Friday, Dec. 16, 2005 | 7:42 a.m.

The Nevada and Utah congressional delegations are sponsoring legislation that would eliminate the need for the Yucca Mountain project by instead requiring that nuclear waste be stored on-site at the power plants where it is generated. By leaving it there, where it can be stored safely for at least another hundred years, the federal government can rationally find an alternative to Yucca Mountain, a site fraught with intractable problems.

Now it might seem bold of the two states to introduce this legislation, since it was just three years ago that Congress approved President Bush's proposal to build a high-level nuclear waste dump at Yucca Mountain. But in the relatively short span of time since the Bush administration rammed its plan through Congress, much has happened to further jeopardize the proposal to permanently entomb 77,000 tons of high-level nuclear waste in Nevada.

A little more than a year ago the U.S. District Court of Appeals ruled that the Environmental Protection Agency's radiation standard for Yucca Mountain was nowhere near as strict as it should be in protecting the public from dangerous releases of radiation. Then serious allegations surfaced earlier this year that the U.S. Geological Survey had falsified data involving how fast water can travel through the mountain and potentially corrode the canisters containing nuclear waste. And just a month ago, Sen. Pete Domenici, R.-N.M., chairman of the Senate Energy Committee and one of Yucca Mountain's leading proponents, let loose with some of his harshest language ever about the project, saying "it was not a good solution either on straight science, or surely, on economic grounds."

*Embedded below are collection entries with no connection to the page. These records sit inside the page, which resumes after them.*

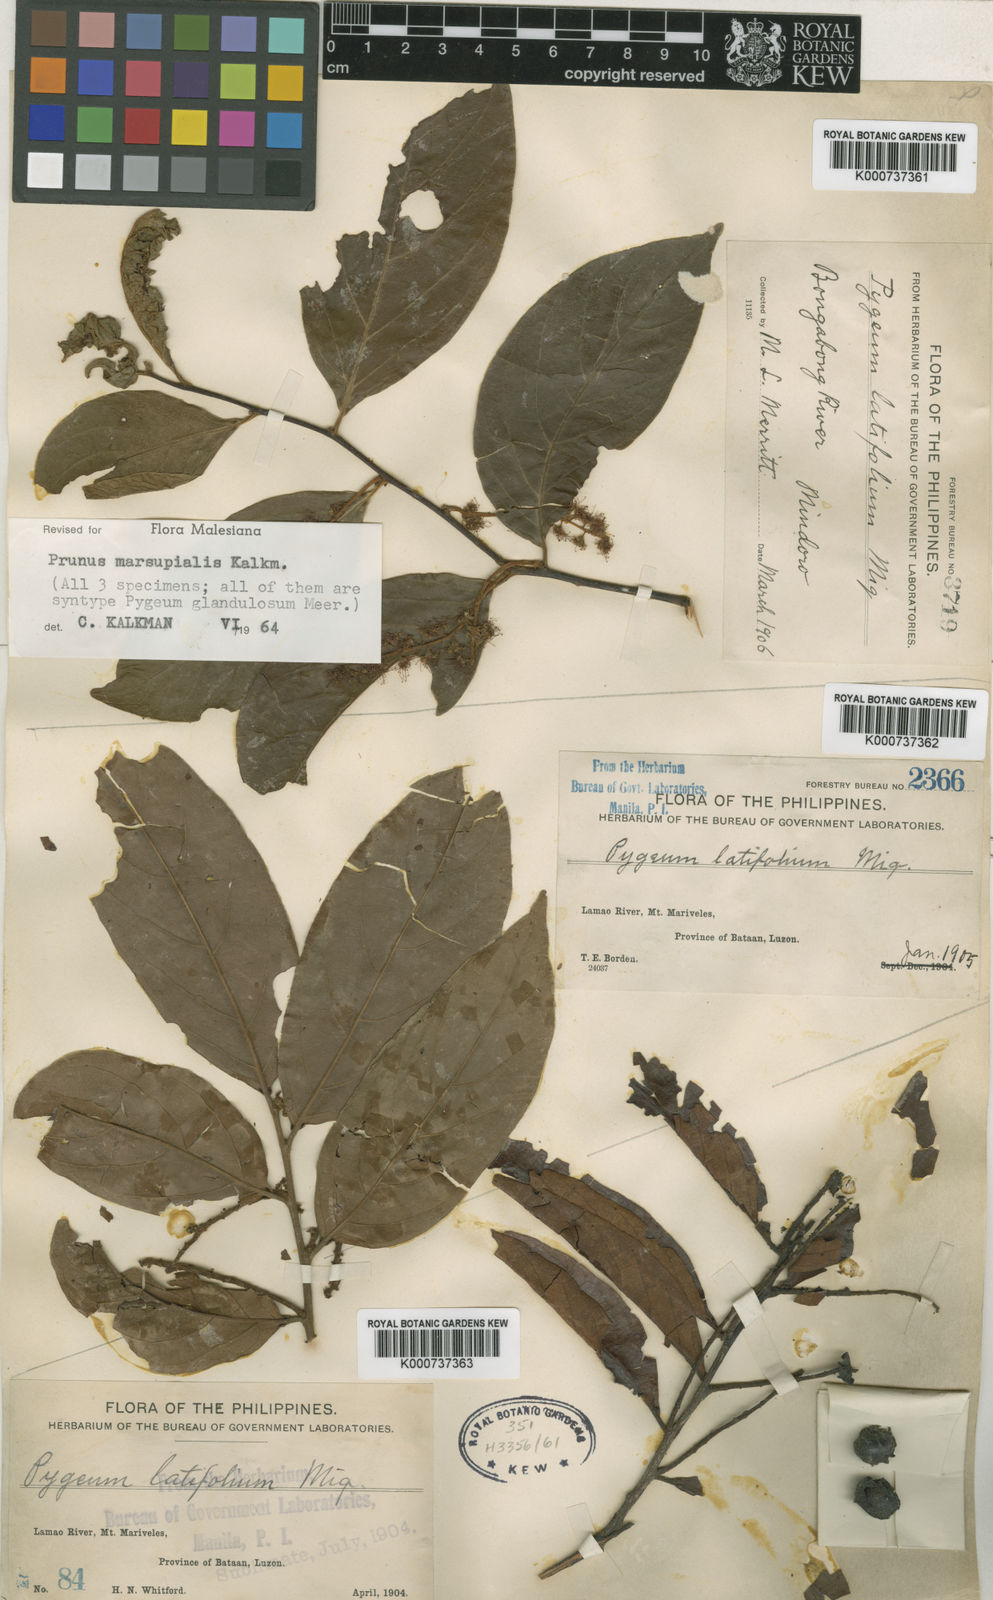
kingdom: Plantae
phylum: Tracheophyta
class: Magnoliopsida
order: Rosales
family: Rosaceae
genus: Prunus
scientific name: Prunus marsupialis
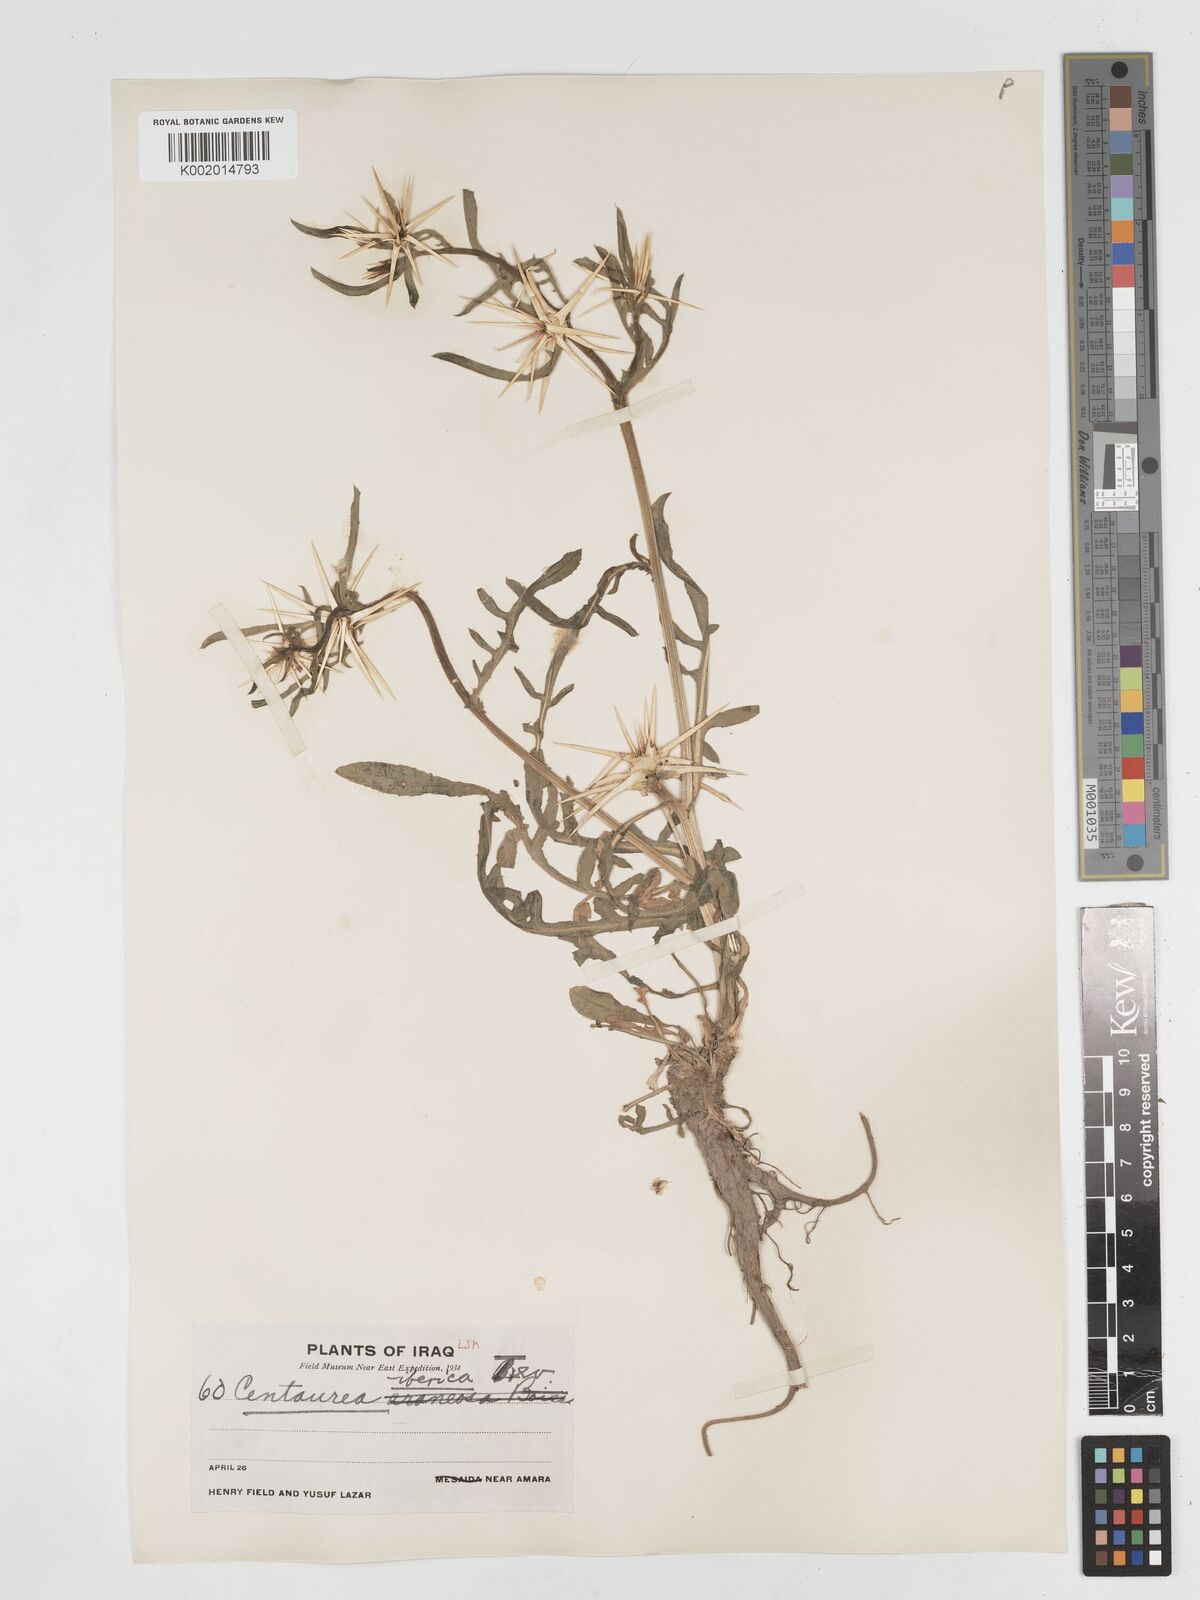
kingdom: Plantae
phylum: Tracheophyta
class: Magnoliopsida
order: Asterales
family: Asteraceae
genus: Centaurea
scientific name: Centaurea iberica
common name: Iberian knapweed
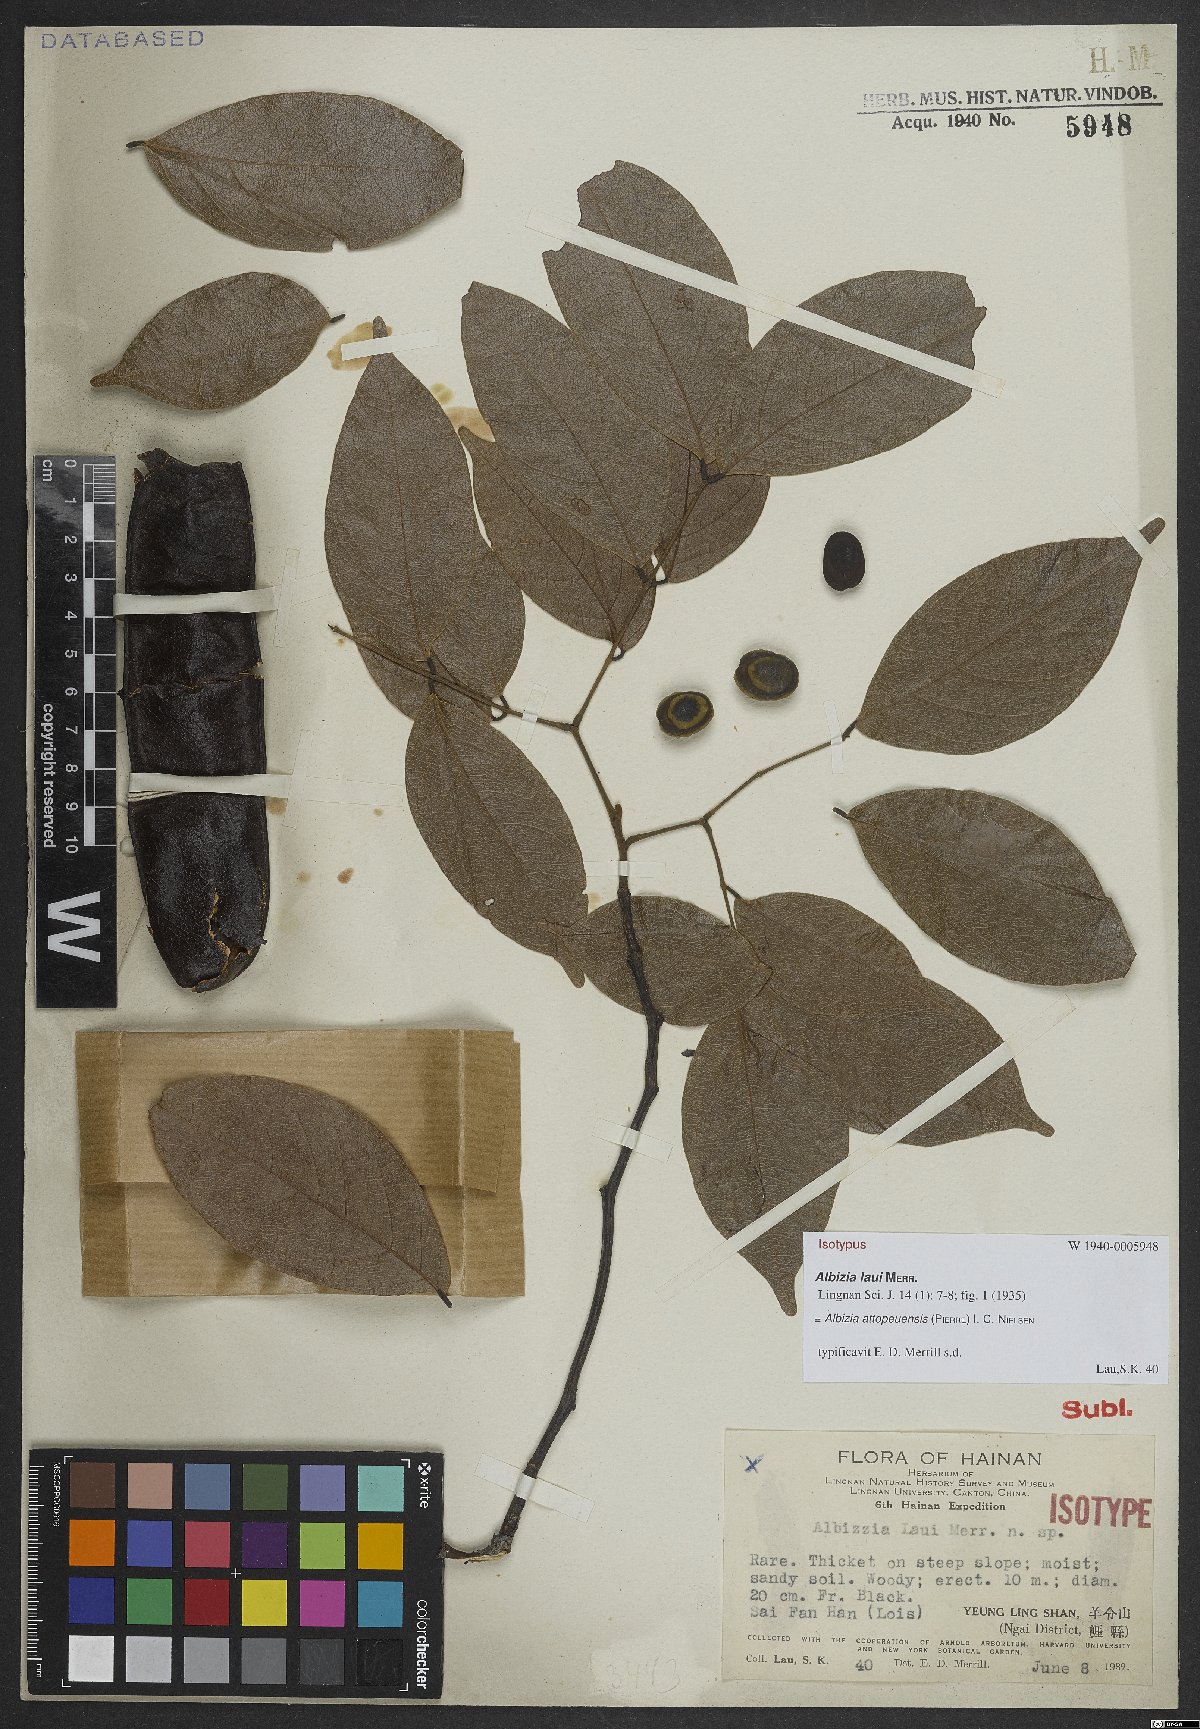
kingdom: Plantae
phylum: Tracheophyta
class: Magnoliopsida
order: Fabales
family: Fabaceae
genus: Albizia
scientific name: Albizia attopeuensis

It also is telling that officials from Utah, a state in which an Indian tribe is courting nuclear utilities to store nuclear waste there until Yucca Mountain's fate is decided, are joining Nevada's fight. When Congress approved Bush's Yucca Mountain plan in 2002, Utah's two senators supported the plan -- but now they oppose it.

The latest legislative salvo reminds us yet again of how important it is to not give an inch and maintain the fight against the federal government's irresponsible and dangerous efforts to bury nuclear waste in Nevada.